+++ TEXT +++
Posted on 06/20/2022 10:40:49 AM PDT by Retain Mike
Surface warfare reforms crafted to improve mariner skills and manage demand for ships are trickling into the fleet five years after two fatal collisions in the Western Pacific forced the Navy to retool how the service trains the surface fleet.
Multiple investigations and criminal prosecutions found that basic failures in seamanship and ship handling led to the June 17, 2017, early morning collision between USS Fitzgerald (DDG-62) and ACX Crystal off the coast of Japan. Seven sailors died.
Two months later, a misunderstanding of a newly installed throttle control system led to USS John McCain (DDG-56) drifting out of a ship separation scheme outside of Singapore and colliding with merchant tanker Alnic MC. Ten sailors died.
(Excerpt) Read more at news.usni.org ...
Yeh. Well, it is called sea duty. My LST was stationed in Yokosuka but saw Vietnam a lot more than homeport over three campaigns down south. The Navy decided the war was over at the end of 1970, so we went from 160 shipmates to 120 when I left, I stood a lot of one in three watches, meaning one night in the rack and one 24 hour day over three days. The engine rooms were worse off standing port and starboard for a couple months with six hours on and six off.
By the way explain to me how fighting a war ia not an unrelenting demand?
Incompetent leadership and training lead to accidents are more than lack of sleep.
16 hr shifts were not uncommon to me
Todays navy is charmin soft.
I was in in the early 90’s and it feels like 75 years ago. As a BT we spent many 24 hour unplanned shifts In and out of port replacing piping or working on tagged out equipment. We didn’t get underway if we didn’t have efficiently operating boilers. The Navy would have had to increase our staffing 10 fold if they focused on getting us more sleep.
+++ DATA EXTRACTS +++
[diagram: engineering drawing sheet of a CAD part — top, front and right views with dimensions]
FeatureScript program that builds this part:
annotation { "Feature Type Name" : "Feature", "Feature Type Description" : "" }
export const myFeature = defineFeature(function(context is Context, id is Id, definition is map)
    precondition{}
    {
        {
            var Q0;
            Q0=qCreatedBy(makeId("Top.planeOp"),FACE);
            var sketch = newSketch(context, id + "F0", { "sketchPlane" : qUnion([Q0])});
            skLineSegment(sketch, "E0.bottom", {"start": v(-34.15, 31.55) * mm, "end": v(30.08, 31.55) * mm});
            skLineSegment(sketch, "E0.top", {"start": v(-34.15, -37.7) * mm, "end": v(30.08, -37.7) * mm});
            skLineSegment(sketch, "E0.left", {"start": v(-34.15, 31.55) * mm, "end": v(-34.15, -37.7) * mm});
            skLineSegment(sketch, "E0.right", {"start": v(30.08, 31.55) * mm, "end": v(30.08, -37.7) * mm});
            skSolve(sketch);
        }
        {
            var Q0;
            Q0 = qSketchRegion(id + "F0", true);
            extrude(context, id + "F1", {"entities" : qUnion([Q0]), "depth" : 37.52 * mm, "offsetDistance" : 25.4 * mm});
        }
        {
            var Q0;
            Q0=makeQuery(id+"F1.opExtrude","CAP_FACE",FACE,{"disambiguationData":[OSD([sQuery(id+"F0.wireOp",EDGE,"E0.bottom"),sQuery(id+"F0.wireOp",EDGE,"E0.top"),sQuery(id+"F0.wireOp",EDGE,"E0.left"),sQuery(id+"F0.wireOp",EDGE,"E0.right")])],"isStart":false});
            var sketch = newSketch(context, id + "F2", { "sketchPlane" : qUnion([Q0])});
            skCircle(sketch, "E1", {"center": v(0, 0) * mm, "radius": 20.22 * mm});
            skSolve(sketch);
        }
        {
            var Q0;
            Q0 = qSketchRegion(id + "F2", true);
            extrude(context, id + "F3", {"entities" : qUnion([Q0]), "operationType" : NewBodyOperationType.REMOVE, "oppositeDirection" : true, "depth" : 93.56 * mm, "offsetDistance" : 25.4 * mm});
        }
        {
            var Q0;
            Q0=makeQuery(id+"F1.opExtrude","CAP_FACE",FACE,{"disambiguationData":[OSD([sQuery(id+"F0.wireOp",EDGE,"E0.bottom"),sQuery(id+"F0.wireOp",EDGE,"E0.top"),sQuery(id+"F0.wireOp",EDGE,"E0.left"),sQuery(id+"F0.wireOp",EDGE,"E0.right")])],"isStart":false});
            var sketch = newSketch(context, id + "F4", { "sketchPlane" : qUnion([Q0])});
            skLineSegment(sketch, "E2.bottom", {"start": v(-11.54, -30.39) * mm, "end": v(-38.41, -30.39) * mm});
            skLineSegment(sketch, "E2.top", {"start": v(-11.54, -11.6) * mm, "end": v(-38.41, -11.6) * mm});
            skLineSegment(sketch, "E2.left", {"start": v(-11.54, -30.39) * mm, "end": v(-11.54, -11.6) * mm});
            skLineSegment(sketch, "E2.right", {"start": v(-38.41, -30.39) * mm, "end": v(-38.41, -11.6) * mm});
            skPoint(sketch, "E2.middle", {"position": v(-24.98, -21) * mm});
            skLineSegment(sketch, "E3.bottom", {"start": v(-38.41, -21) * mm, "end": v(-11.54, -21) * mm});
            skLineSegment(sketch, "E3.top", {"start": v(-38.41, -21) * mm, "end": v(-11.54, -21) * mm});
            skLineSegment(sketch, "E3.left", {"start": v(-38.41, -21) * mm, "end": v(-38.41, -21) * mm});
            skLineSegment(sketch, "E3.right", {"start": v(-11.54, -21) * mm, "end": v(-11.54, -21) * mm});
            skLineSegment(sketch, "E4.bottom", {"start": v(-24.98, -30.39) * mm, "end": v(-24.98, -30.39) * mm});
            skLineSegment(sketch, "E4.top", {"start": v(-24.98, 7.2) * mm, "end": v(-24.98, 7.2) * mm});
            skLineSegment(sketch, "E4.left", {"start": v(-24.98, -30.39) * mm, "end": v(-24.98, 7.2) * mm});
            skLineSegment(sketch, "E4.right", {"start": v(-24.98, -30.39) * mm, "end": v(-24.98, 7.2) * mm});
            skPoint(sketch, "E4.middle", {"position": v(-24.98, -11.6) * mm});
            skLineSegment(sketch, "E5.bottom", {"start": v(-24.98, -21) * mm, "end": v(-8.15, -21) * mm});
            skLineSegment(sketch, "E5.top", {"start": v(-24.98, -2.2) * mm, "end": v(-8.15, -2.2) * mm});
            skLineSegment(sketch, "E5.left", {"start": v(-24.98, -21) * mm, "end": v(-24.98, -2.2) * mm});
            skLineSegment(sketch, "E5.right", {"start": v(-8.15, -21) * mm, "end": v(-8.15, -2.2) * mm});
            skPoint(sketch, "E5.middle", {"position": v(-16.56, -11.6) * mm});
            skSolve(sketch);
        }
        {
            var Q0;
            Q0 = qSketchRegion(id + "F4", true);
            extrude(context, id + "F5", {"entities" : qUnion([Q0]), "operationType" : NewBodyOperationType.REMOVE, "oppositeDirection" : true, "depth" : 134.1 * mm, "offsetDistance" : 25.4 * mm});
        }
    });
+++
STUDY QUESTIONS
**1)** According to the post, how many sailors died in the collision involving USS John McCain (DDG-56)?
**2)** Quote the post word for word, starting with "Yeh. Well, it" and going on through "lack of sleep.".

SOLUTIONS TO THE EXERCISE
**1)** Ten sailors died.

**2)**
Yeh. Well, it is called sea duty. My LST was stationed in Yokosuka but saw Vietnam a lot more than homeport over three campaigns down south. The Navy decided the war was over at the end of 1970, so we went from 160 shipmates to 120 when I left, I stood a lot of one in three watches, meaning one night in the rack and one 24 hour day over three days. The engine rooms were worse off standing port and starboard for a couple months with six hours on and six off.
By the way explain to me how fighting a war ia not an unrelenting demand?
Incompetent leadership and training lead to accidents are more than lack of sleep.